Indirect positive effects
- Skill-building. Which skills would this likely lead you to developing?
- Would this intervention lead to gaining information on effective strategies?
- Boosting the reputation of related ideas or causes.
Logistical factors
- How difficult is the intervention to run?
- Do experts generally consider it simple or difficult relative to other interventions?
- What is the biggest barrier to successful implementation?
- Are there any legal reasons you can’t do this?
- Are there any ways to make it legal? (E.g. do it in a different country? Have different beneficiaries? Different org structure? Etc etc)
- How hard is it to test the effectiveness of this intervention?
- How feasible is it to run MVPs of this?
- How fast could this intervention be tested?
- What have been the stumbling blocks for charities or governments who have tried this intervention before?

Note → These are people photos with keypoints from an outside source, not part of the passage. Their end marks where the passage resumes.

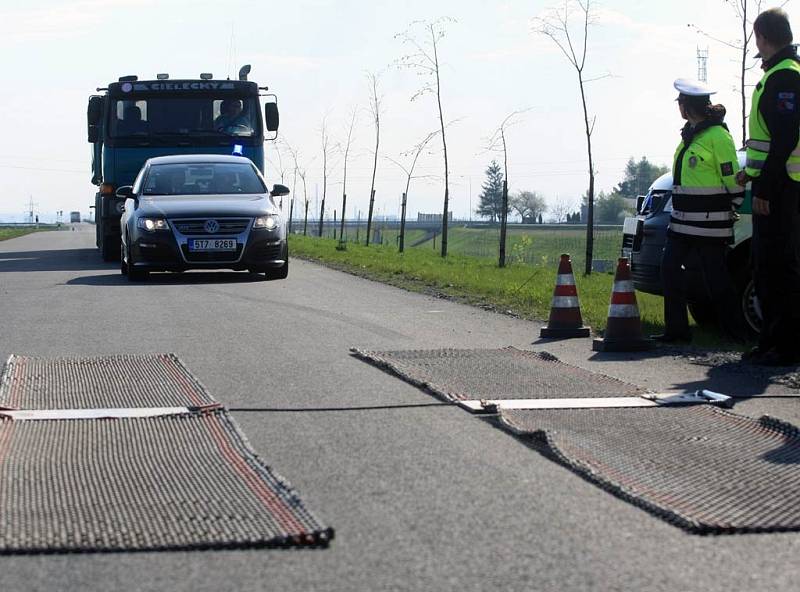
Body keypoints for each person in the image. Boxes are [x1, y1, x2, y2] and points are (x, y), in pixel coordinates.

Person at [651, 78, 746, 344]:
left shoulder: (718, 136)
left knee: (716, 279)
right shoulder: (690, 135)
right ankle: (676, 332)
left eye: (680, 103)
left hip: (709, 224)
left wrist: (732, 207)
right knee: (669, 270)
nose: (678, 108)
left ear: (686, 106)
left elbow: (731, 179)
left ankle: (735, 335)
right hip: (681, 223)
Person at [736, 8, 800, 365]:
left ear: (761, 36)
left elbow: (785, 138)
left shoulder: (785, 77)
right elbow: (768, 142)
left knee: (780, 267)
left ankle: (787, 346)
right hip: (774, 182)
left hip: (782, 188)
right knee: (766, 266)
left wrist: (764, 189)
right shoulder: (777, 74)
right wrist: (752, 173)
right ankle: (771, 340)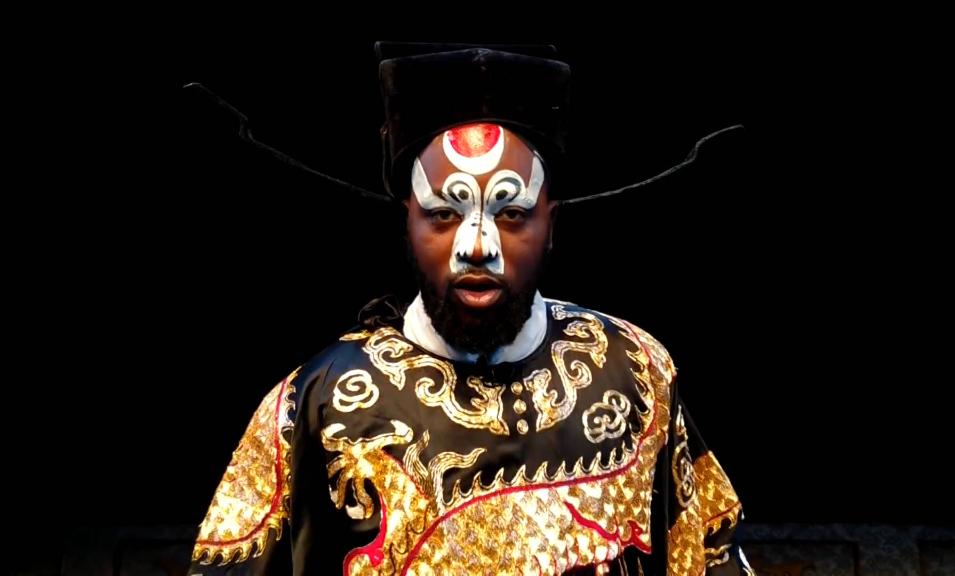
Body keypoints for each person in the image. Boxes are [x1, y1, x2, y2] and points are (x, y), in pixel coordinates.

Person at [187, 43, 755, 576]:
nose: (477, 246)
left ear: (550, 223)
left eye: (511, 214)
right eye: (443, 214)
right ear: (408, 221)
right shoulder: (316, 404)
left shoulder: (635, 373)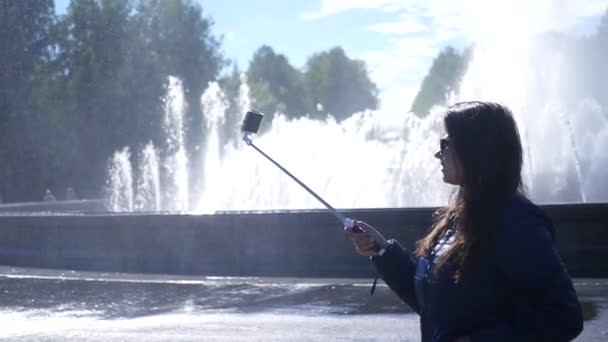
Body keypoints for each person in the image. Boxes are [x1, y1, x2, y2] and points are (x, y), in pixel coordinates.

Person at [345, 101, 583, 341]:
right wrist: (384, 252)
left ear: (475, 150)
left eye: (446, 144)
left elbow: (564, 316)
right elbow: (434, 305)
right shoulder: (458, 218)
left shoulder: (517, 222)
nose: (439, 154)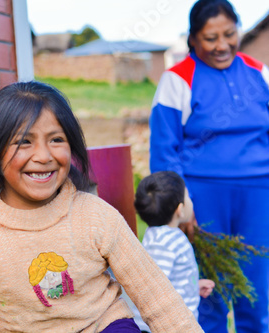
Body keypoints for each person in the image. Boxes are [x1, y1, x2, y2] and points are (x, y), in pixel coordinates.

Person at [0, 81, 203, 332]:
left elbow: (159, 299)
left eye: (56, 139)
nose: (43, 156)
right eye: (24, 142)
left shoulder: (96, 215)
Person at [149, 0, 269, 331]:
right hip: (201, 198)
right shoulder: (177, 80)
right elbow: (164, 150)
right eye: (210, 38)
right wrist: (179, 205)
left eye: (230, 34)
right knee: (209, 289)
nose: (222, 46)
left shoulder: (260, 74)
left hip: (259, 194)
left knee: (257, 289)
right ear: (193, 39)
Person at [130, 171, 215, 332]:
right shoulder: (164, 242)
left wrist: (191, 286)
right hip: (172, 326)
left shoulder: (158, 234)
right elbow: (154, 290)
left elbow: (166, 280)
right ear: (180, 209)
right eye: (187, 197)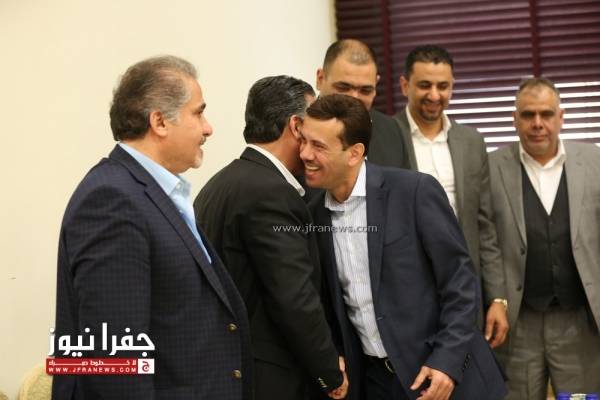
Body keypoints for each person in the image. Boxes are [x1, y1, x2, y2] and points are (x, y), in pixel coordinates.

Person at [52, 56, 252, 399]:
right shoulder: (112, 199)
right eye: (198, 113)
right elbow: (114, 358)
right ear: (159, 121)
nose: (208, 128)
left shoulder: (155, 192)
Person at [299, 94, 507, 400]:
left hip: (445, 377)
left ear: (354, 153)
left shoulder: (414, 191)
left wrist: (447, 362)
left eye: (318, 146)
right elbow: (329, 303)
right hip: (375, 384)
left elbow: (460, 283)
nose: (304, 153)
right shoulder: (312, 212)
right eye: (303, 141)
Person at [193, 76, 347, 400]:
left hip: (227, 370)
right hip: (272, 379)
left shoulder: (220, 184)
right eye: (313, 126)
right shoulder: (271, 192)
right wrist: (329, 372)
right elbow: (294, 298)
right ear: (296, 126)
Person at [374, 45, 508, 346]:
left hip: (462, 284)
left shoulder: (472, 142)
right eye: (425, 85)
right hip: (406, 287)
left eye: (443, 86)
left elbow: (485, 226)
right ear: (405, 85)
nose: (434, 95)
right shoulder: (384, 137)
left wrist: (498, 297)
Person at [489, 77, 600, 398]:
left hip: (580, 320)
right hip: (517, 322)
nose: (537, 123)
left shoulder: (594, 161)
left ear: (560, 117)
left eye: (546, 114)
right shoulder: (491, 167)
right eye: (528, 115)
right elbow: (487, 241)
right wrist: (496, 299)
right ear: (514, 119)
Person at [316, 38, 410, 170]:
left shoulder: (391, 129)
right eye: (343, 87)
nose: (354, 97)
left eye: (365, 90)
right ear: (320, 79)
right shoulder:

- Are there any unexpected things that make this intervention vulnerable to lower impact if things don't go as planned? E.g. Reliance on tech, needing highly skilled people, low uptake of intervention, etc.
Flexibility / Option value
- Yourself:
- Imagine 5 years from now you no longer think this cause area is the best use of your time.

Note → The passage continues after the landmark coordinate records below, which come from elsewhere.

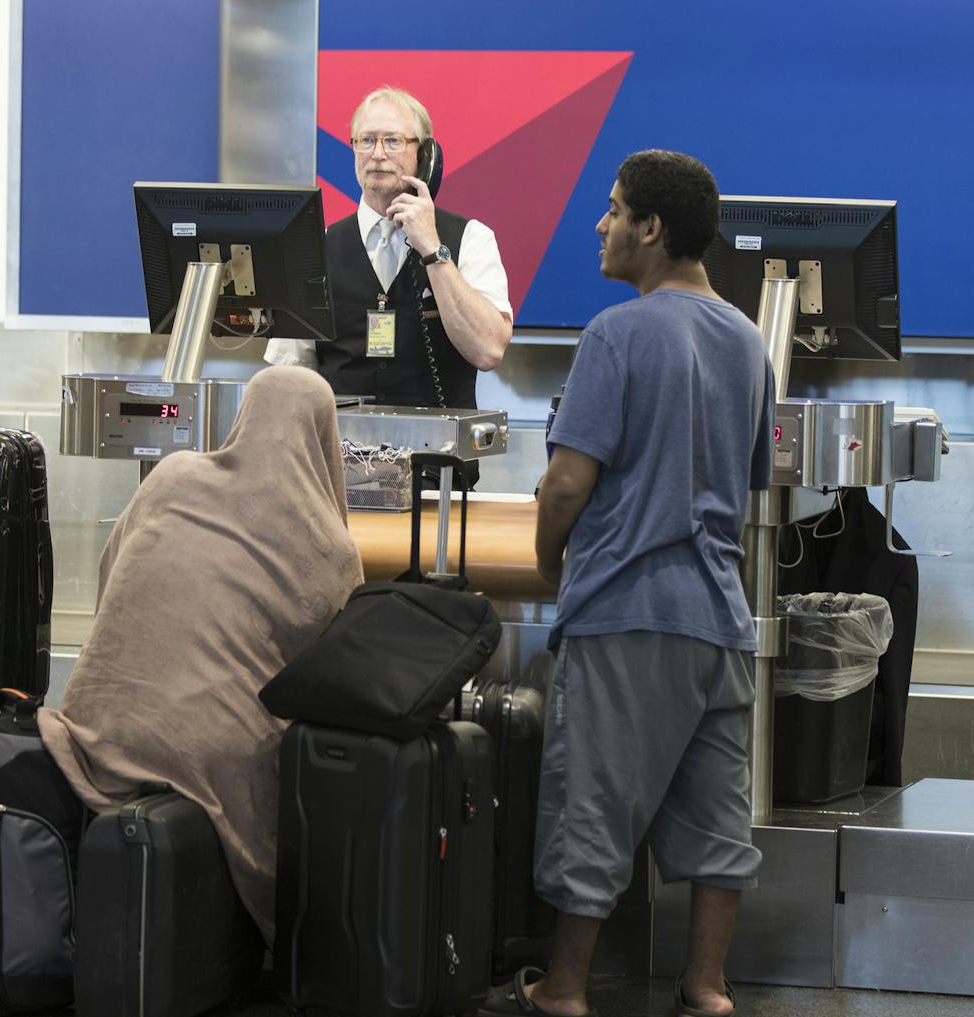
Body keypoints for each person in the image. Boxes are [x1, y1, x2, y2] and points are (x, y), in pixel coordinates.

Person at [492, 151, 775, 1017]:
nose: (599, 225)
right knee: (716, 818)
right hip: (718, 621)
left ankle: (565, 989)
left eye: (612, 210)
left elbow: (569, 480)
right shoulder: (748, 341)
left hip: (625, 611)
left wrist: (549, 557)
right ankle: (707, 987)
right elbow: (747, 477)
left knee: (593, 802)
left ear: (652, 228)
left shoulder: (618, 331)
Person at [37, 366, 365, 946]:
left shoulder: (173, 474)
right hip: (206, 757)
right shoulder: (331, 550)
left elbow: (111, 573)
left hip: (95, 723)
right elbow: (322, 680)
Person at [265, 86, 513, 484]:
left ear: (425, 155)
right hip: (333, 482)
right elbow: (288, 380)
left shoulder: (470, 239)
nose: (377, 153)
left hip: (438, 481)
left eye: (393, 141)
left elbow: (488, 349)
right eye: (366, 140)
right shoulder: (315, 248)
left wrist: (432, 249)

- How easily can you switch into another field?
- Which of the skills and experiences you gained doing this could you cross-apply to most other fields?

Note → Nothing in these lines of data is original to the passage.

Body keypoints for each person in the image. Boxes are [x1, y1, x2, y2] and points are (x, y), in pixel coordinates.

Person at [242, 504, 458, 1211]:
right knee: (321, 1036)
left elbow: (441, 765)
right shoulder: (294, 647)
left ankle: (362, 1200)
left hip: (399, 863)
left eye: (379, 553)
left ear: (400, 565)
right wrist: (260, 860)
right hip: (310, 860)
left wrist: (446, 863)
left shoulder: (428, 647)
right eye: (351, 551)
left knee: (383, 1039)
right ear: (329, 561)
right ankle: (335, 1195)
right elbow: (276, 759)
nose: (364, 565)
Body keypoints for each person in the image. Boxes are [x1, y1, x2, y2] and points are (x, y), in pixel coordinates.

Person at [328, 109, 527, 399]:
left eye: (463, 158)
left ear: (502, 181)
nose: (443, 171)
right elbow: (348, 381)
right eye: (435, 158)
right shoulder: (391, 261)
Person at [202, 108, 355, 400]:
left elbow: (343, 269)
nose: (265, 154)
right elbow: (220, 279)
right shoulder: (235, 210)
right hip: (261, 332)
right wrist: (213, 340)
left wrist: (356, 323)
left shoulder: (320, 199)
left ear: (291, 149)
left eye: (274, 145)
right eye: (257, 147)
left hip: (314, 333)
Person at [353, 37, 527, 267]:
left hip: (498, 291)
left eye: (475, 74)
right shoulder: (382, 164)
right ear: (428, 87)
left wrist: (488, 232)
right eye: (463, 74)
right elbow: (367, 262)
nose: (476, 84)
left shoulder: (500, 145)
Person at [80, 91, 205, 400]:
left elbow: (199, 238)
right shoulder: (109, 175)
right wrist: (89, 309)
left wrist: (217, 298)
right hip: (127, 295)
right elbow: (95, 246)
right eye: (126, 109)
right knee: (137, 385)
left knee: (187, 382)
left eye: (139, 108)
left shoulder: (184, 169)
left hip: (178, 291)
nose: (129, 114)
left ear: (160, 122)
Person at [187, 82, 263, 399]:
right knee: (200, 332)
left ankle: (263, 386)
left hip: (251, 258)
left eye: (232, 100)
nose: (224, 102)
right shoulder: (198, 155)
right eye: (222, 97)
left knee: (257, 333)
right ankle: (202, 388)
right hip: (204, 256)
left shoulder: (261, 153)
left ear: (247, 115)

- Which skills and experiences wouldn’t cross-apply to many fields?
- How easily can you switch into another field?
- Imagine 5 years from now you no longer think this cause area is the best use of your time.
- Staff:
- To what degree will this intervention allow you to hire flexible staff who would be able to contribute to many different interventions?
- What skills will doing this intervention give your staff that you could use for future interventions?
- To what extent are the skills you’d develop to run this charity generalizable to other fields or orgs?
- Funding:
- To what extent would a charity implementing this intervention rely on a single large funder (e.g. Open PHil)?
- Would a charity like this lend itself to having a flexible donor base who would continue supporting growth into different intervention areas or updates based on changed evidence-base or new opportunities?
- Is there reason to think that this intervention will be difficult to acquire funding for, compared to other interventions?
- Is it possible that this program will be unusually capable of attracting funding relative to other interventions from people who would otherwise donate to less effective or ineffective charities?
- Logistics:
- Do you have a direct line of communication with the people you are helping?
- Does the infrastructure for this intervention lend itself to being used for many different interventions?
- Will the intervention be restricted to a fixed or small location?
- Are there many plausible ways of doing this intervention?
Broad subjective sense
- What are the key arguments against doing this intervention?
- What are the key arguments for doing this intervention?
- How does it seem from the reading you have done, past experience and people you have talked to?
- What do you not know?
- What are the remaining unanswered questions?
- How much more research might it take (if any) to feel confident before running this intervention?
- What do experts seem to broadly think of this area?
- How does this intervention broadly compare to the other interventions?
Summary
- Describe the intervention in one or two sentences.
- What is your provisional conclusion on this intervention?
- Promising enough to look at specific charities in?
- Ruled out due to X factors?
- Is it broadly strong or weak relative to other options?
- Give a two-sentence summary of this intervention.
- What are the biggest strengths and weaknesses of this intervention?
- How much time was spent on this research?